Consuming web services and notifying your app about it on Objective C

Since almost the beginning of my exploits as an iOS developer I've been working on several apps consuming web services and one big problem has been notifying different areas of my app that certain event has been updated. My first genius idea was to create my own home brew of notifications using the observer pattern. It wasn't all that bad, but then a while later I realized that I was reinventing the wheel, so I resorted to the one and only NSNotificationCenter.

Enter NSNotificationCenter


According to Apple on the docs for the notification center, this is the definition:

An NSNotificationCenter object (or simply, notification center) provides a mechanism for broadcasting information within a program. An NSNotificationCenter object is essentially a notification dispatch table.

So, this was my observer! How does it work you say? Let's get to it! But before, let's get into context. What I have is a class called ServiceBase which is the base class (duh!) for all classes consuming services. The interface definition for the class looks a bit like this...

 @interface ServiceBase : NSObject<ASIHTTPRequestDelegate>
  - (void) performWebServiceRequest: (NSString*) serviceUrl;
  - (void) triggerNotificationWithName: (NSString*) notificationName andArgument: (NSObject*) notificationArgument;
  - (NSString*) getServiceBaseUrl;
 @end
 

The class has been simplified and the actual class has a few other things that depend more on how I work, but you get the point. However, given the idea of this post, I'm going to concentrate more on the notification side of the class. However, we do need to get some sort of example here going on and to get that done, let's take a look on the performWebServiceRequest method.

- (void) performWebServiceRequest: (NSString*) serviceUrl
{
    if (!self.queue) {
        self.queue = [[NSOperationQueue alloc] init];
    }
    
    NSURL *url = [NSURL URLWithString: serviceUrl];
    ASIHTTPRequest *request = [ASIHTTPRequest requestWithURL:url];
    [request addRequestHeader:@"accept" value:@"text/json"];
 
 [requestion setCompletionBlock: ^{
  //this will keep the self object reference alive until the request is done
  [self requestFinished: request];
 }];
 
    [self.queue addOperation: request];
}
 

Now, we have this simplified method that creates a request, sets the requestFinished method as the completion block and queues up the request. Now, I said I would focus on the notifications, but one thing to consider here:

 [requestion setCompletionBlock: ^{
  //this will keep the self object reference alive until the request is done
  [self requestFinished: request];
 }];
 

Keep in mind, that this sentence will preserve the reference to self until the request is finished, so it's not autoreleased by ARC, however, the way I use services on my app, each service works as a singleton (or quite close to that) and keeping the reference is not a problem because you are not creating one new instance of each service class every time you make a request. This also solves an issue with ASIHttpRequest loosing the reference to the delegate before the service is complete, however, that's a story for another day. Now, moving on the the end of the request...

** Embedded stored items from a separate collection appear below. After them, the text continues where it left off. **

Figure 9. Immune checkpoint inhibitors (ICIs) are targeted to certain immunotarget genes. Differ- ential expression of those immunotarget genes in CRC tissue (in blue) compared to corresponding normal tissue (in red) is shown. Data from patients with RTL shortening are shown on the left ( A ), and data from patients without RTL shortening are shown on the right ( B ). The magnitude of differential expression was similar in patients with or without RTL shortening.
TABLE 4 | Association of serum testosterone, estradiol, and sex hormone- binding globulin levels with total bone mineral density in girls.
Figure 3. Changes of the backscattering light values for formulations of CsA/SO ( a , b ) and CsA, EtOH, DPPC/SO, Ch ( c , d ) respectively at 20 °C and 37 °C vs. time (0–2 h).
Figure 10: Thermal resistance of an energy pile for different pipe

- (void)requestFinished:(ASIHTTPRequest *)request
{
    JSONDecoder* decoder = [[JSONDecoder alloc] init];
    NSData * data = [request responseData];
    NSArray* dictionary = [decoder objectWithData: data];

    for (NSDictionary* element in dictionary) {
  [self triggerNotificationWithName: @"ItemLoaded" andArgument: element];
    }
}
 

When the request is finished, it will only convert the data received, notice that this is a simple scenario, and make a notification that an Item has been loaded using the [triggerNotificationWithName: andArgument] method. Now, into the actual notification method...

- (void) triggerNotificationWithName: (NSString*) notificationName andArgument: (NSObject*) notificationArgument
{
    NSNotificationCenter * notificationCenter = [NSNotificationCenter defaultCenter];
   
 if ( notificationArgument == nil )
 {
  [notificationCenter postNotificationName: notificationName  object: nil];
 }
 else
 {
  NSMutableDictionary * arguments = [[NSMutableDictionary alloc] init];
  [arguments setValue: notificationArgument forKey: @"Value"];
  [notificationCenter postNotificationName: notificationName  object:self userInfo: arguments];
 }
}
 

Now, we only need to subscribe to a notification and retrieve the value which is very simple, take this example inside a UIViewController:

- (void) viewDidLoad
{
 NSNotificationCenter * notificationCenter = [NSNotificationCenter defaultCenter];
 [notificationCenter addObserver: self selector: @selector(authenticationFinished:) name:@"AuthenticationCompleted" object: nil];
}

- (void) itemLoadedNotificationReceived: (NSNotification*) notification
{
 NSDictionary* itemLoaded = [notification.userInfo valueForKey: @"Value"];
    // Do something with the item you just loaded
}
 


In the itemLoadedNotificationReceived method the app will receive a notification when each item is loaded. This may not be the best example, because when you're loading several items, they normally go into a cache to be loaded from a UITableView afterwards, but this idea should get you going.

Do you use a different approach? Do you normally use it like this? Well, if you have anything at all to say, feel free to leave it in the comments!